The legislation, scheduled for final passage in the Republican-led House on Tuesday, will repeal a Depression-era law that would reduce Social Security benefits by $1 for every $3 a beneficiary from 65 to 69 earns in wages over $17,000. President Clinton said he would sign the bill into law.
Because the repeal is retroactive to Jan. 1, about 415,000 working seniors or dependents will get refunds for the money already deducted this year from their Social Security checks--a total of $1.4 billion, or an average of $3,500 per person.

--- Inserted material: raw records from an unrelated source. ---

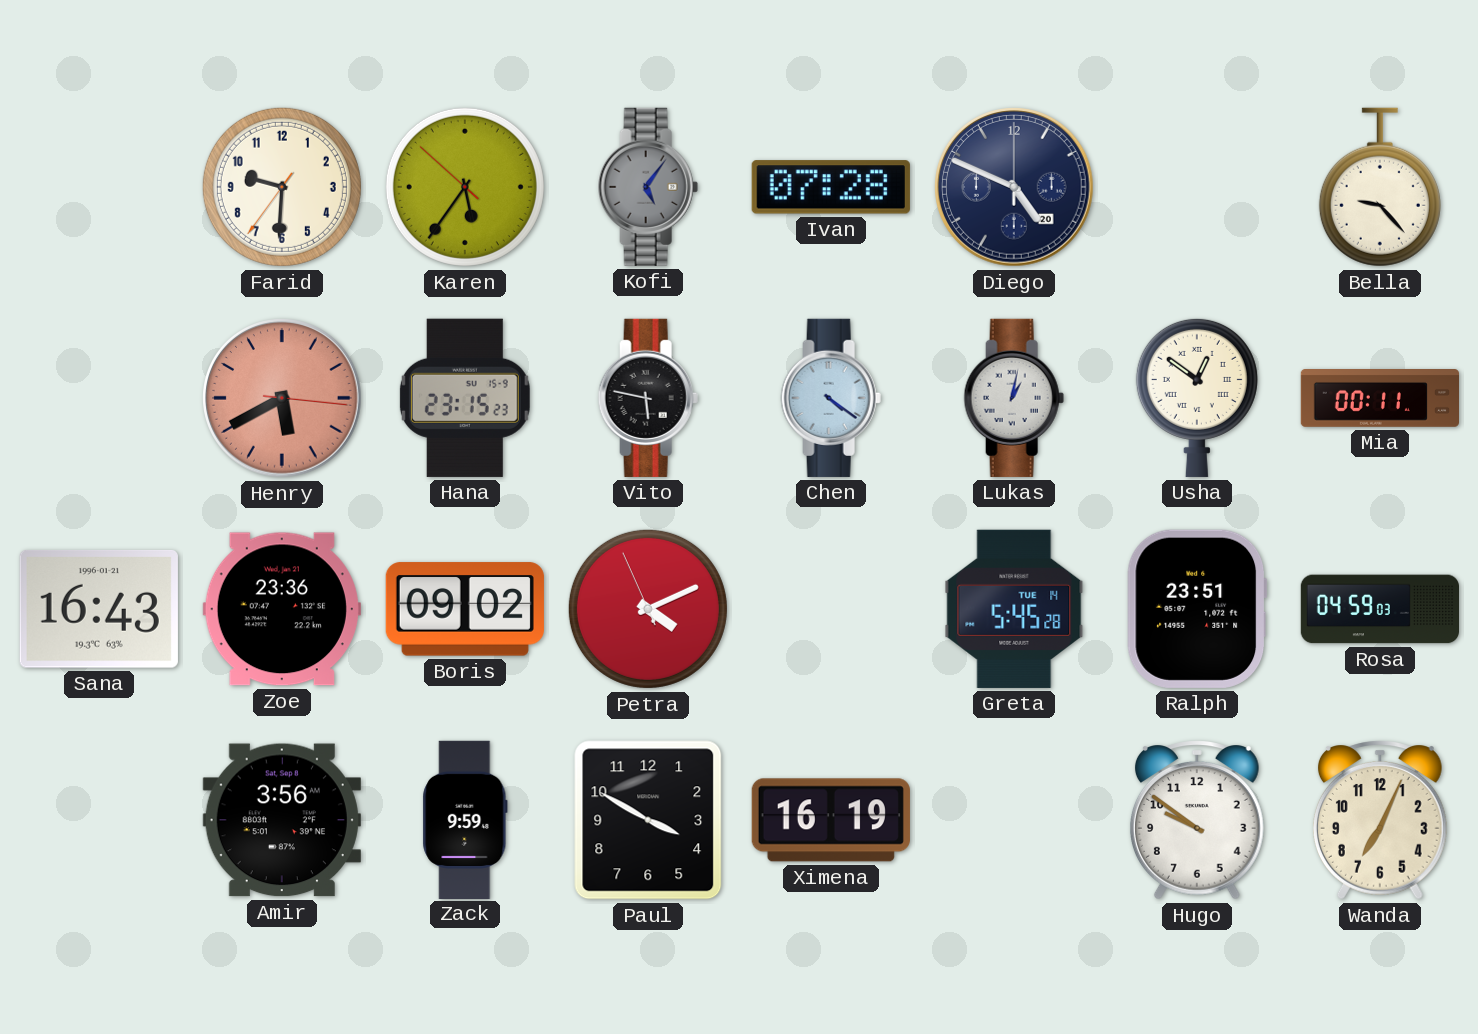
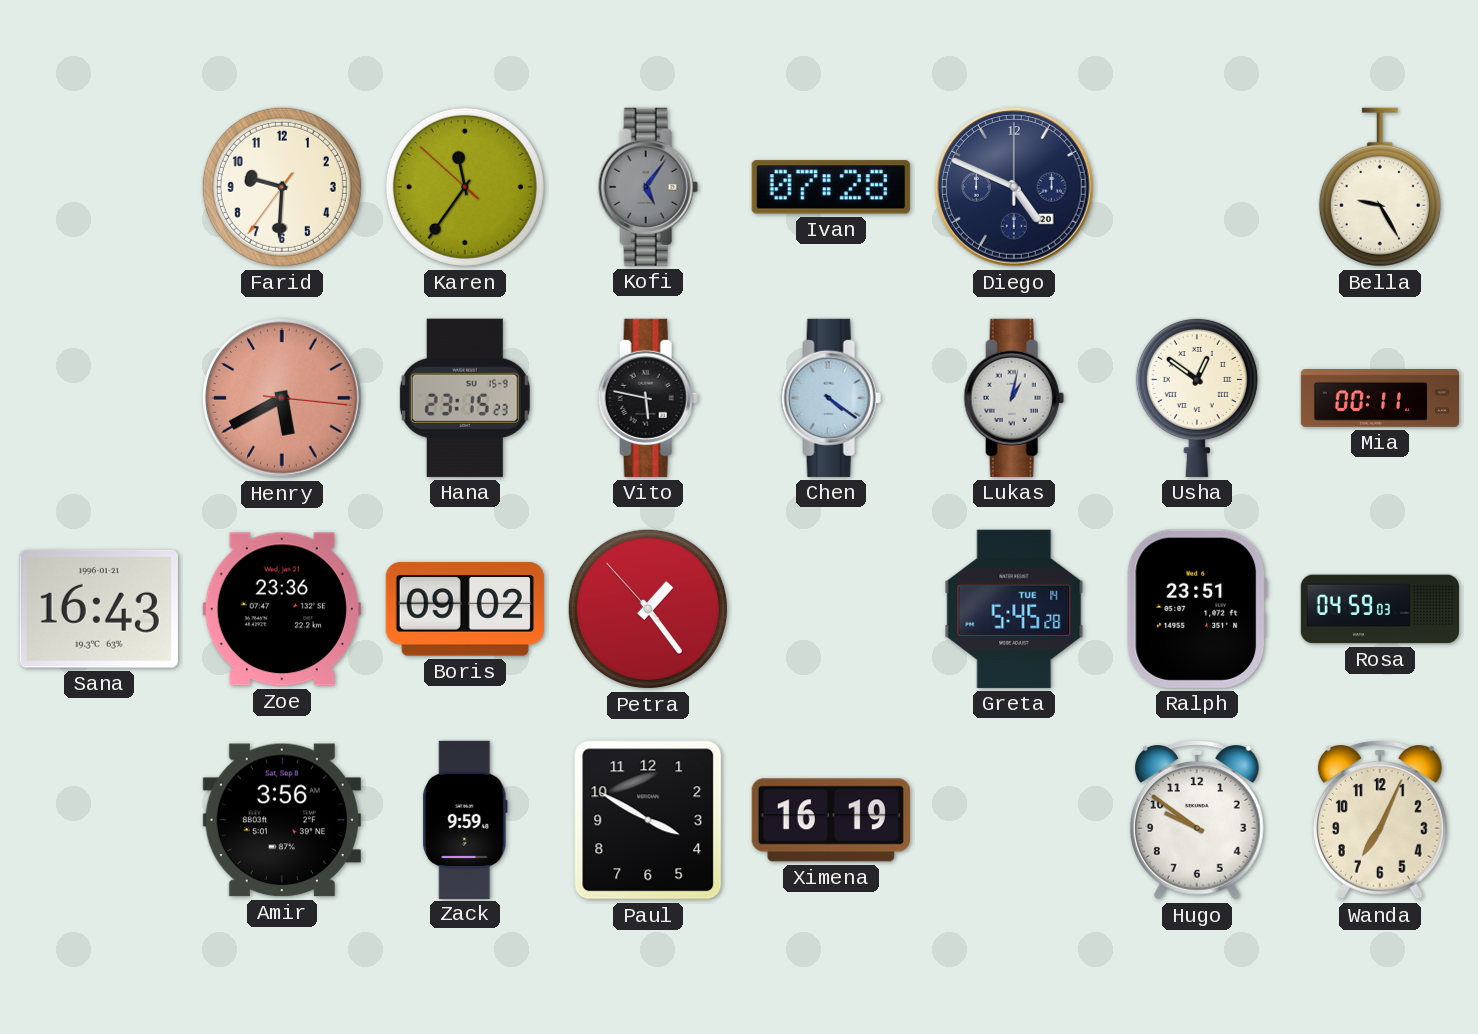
Karen: 5:35 -> 11:35
Bella: 9:23 -> 9:25
Petra: 4:10 -> 1:23
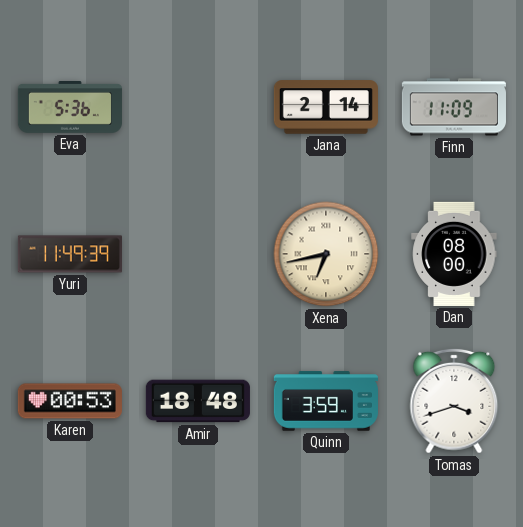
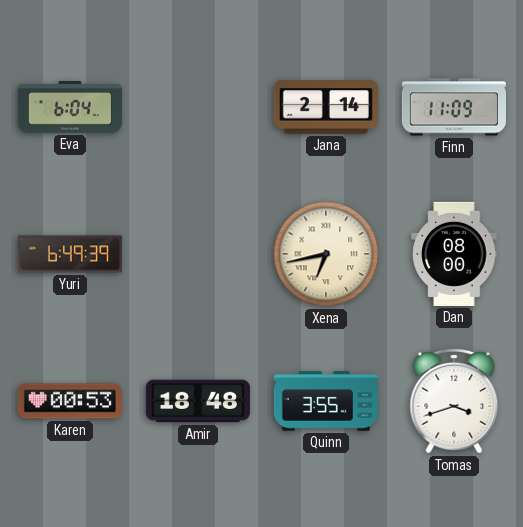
Eva: 5:36 -> 6:04
Yuri: 11:49 -> 6:49
Quinn: 3:59 -> 3:55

“We are working hard to ensure that Social Security beneficiaries who are affected by the new law will have money in their pockets quickly,” said Social Security Commissioner Kenneth Apfel.
If Clinton signs the bill by mid-April, Apfel said the checks should be sent by early May and monthly benefits adjusted by June.
The repeal directly affects 800,000 Social Security recipients who are working this year and another 100,000 who haven’t sought benefits because they have jobs. With the earnings test eliminated, Apfel said each of these people could receive an additional $6,700 in Social Security this year.
In addition, 7.5 million people between the ages of 62 and 70 who receive Medicare, Social Security or both will get notices from the Social Security Administration describing the new law and how it could affect them.
A spokesman for House Ways and Means Committee Chairman Bill Archer (R-Texas) said Archer is “glad the SSA is moving quickly to make seniors whole.”
Archer first introduced a bill to repeal the limit in 1970 and the concept has always had broad support, but until this year it was always used as a “sweetener” added to more controversial legislation that failed to pass. This year, Democrats and Republicans alike found the measure irresistible as both parties court the elderly vote for the November elections.
Employers facing a tight job market are also clamoring for more workers and there are many jobs in retail and services that are a perfect fit for people over age 65.
“The earnings test is counterproductive in an economy in which employers want and need the skills and talents of older workers,” Apfel said. “It is an outdated policy.”